A few anglers fished the lake’s shallow water, reeling in yellow perch and crappies, said Laurie from Dow’s Boat Rentals in Lake Hopatcong. So that fishing was starting, and not much ice remained on the lake. For the perch and crappies, anglers can fish small fathead minnows or tackle including Cubby Mini Mite Jigs, Rufus Jr. Jigs, hair jigs and Trout Magnets under a bobber.

A couple of customers fished Passaic River, picking up crappies and perch here and there, said Larry from Fairfield Fishing Tackle in Pine Brook. But the river currently ran very high. Some fished for trout, including on Pequest River, before many waters became closed to fishing for trout stocking beginning Monday. When the anglers fished the Pequest, they caught nothing in high, fast water.

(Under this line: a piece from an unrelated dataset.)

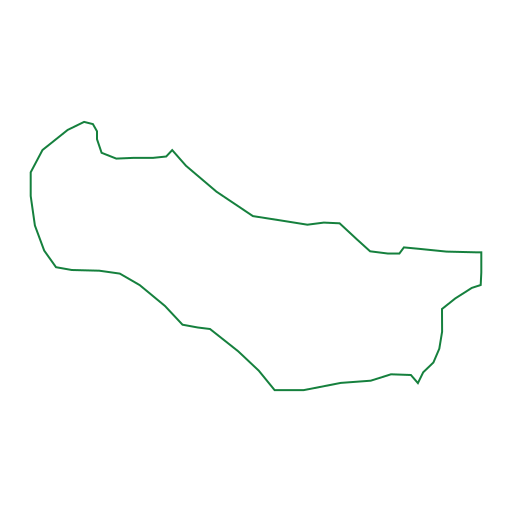 SVG path tracing the border of Karbinci
{"feature_id": "MKD-2934", "entity_name": "Karbinci", "entity_type": "Statistical Region", "adm_level": 1, "iso_a3": "MKD", "parent_name": "North Macedonia", "parent_adm1": "", "projection": "robinson", "projection_center": [22.284, 41.787], "detail": "fine", "context": "isolated", "style": "outline", "palette": "green", "viewbox_px": 512, "rotation_deg": 0, "n_neighbors": 0, "source": "natural_earth", "source_scale": "10m", "svg_char_len": 844}
<svg xmlns="http://www.w3.org/2000/svg" viewBox="0 0 512 512"><path d="M84.1,121.9L92.9,124.1L97.0,131.3L97.0,139.2L101.6,152.8L116.3,158.6L132.7,157.9L152.7,157.9L166.2,156.5L172.2,150.1L186.0,165.8L216.5,191.7L252.9,216.1L281.1,220.5L307.4,224.7L323.8,222.6L339.6,223.3L356.6,239.1L370.1,251.3L387.6,253.5L399.4,253.5L403.9,247.4L418.8,248.8L446.5,251.6L475.2,252.3L481.3,252.3L481.3,272.5L480.7,285.0L471.8,287.9L455.3,298.4L442.0,309.0L442.1,331.7L439.3,348.7L433.4,362.5L423.2,372.3L417.9,383.1L410.9,375.0L391.0,374.3L370.7,380.7L340.8,382.9L303.8,390.1L274.6,390.1L258.8,370.7L238.2,351.3L210.0,329.0L197.8,327.5L182.5,324.7L165.0,306.0L139.7,285.1L119.8,273.6L99.3,270.7L71.8,270.0L56.0,267.2L44.2,250.6L34.9,225.5L30.7,196.0L30.7,172.3L42.5,150.0L64.7,132.3L67.7,129.9L84.1,121.9Z" fill="none" stroke="#15803d" stroke-width="2"/></svg>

A few customers left to go chain pickerel fishing, said Dennis from Hook House Bait & Tackle in Toms River. Mostly pickerel and some crappies will be angled now. A token largemouth bass, not many, was hooked. Shiners, killies, nightcrawlers and garden worms are stocked. So are bloodworms for brackish and saltwater. In the brackish Toms River, plenty of striped bass bit, mostly at night and at daybreak. A few were keepers. The fishing was slow during daytime. White perch fishing slowed in the river, probably because the stripers beat the perch to the hook. Winter flounder fishing began to improve in the river. Hook House, located on Route 37, also owns Go Fish Bait & Tackle on Fischer Boulevard in Toms River.

Chain pickerel, yellow perch and a few largemouth bass were grabbed from lakes, said Mike from Sportsman’s Outpost in Williamstown. Wilson Lake was one place reported to give up the pickerel and perch. Fish a Roostertail for the picks and a jig with a grub for the perch. Some of the bass were reported from Franklinville Lake. They jumped on a Whopper Plopper in the black Loon color.

Pickerel and crappies were hammered away in better weather lately, said Steve from Blackwater Sports Center in Vineland. Malaga and Elmer lakes were some places where. Largemouth bass fishing was spotty at best in lakes. When a stretch of warmer days happened, a few began to be reported caught. When weather became cold again, the fishing dropped off. The bass were taken on jerk baits, spinner baits, drop-shots and Rat-L-Traps.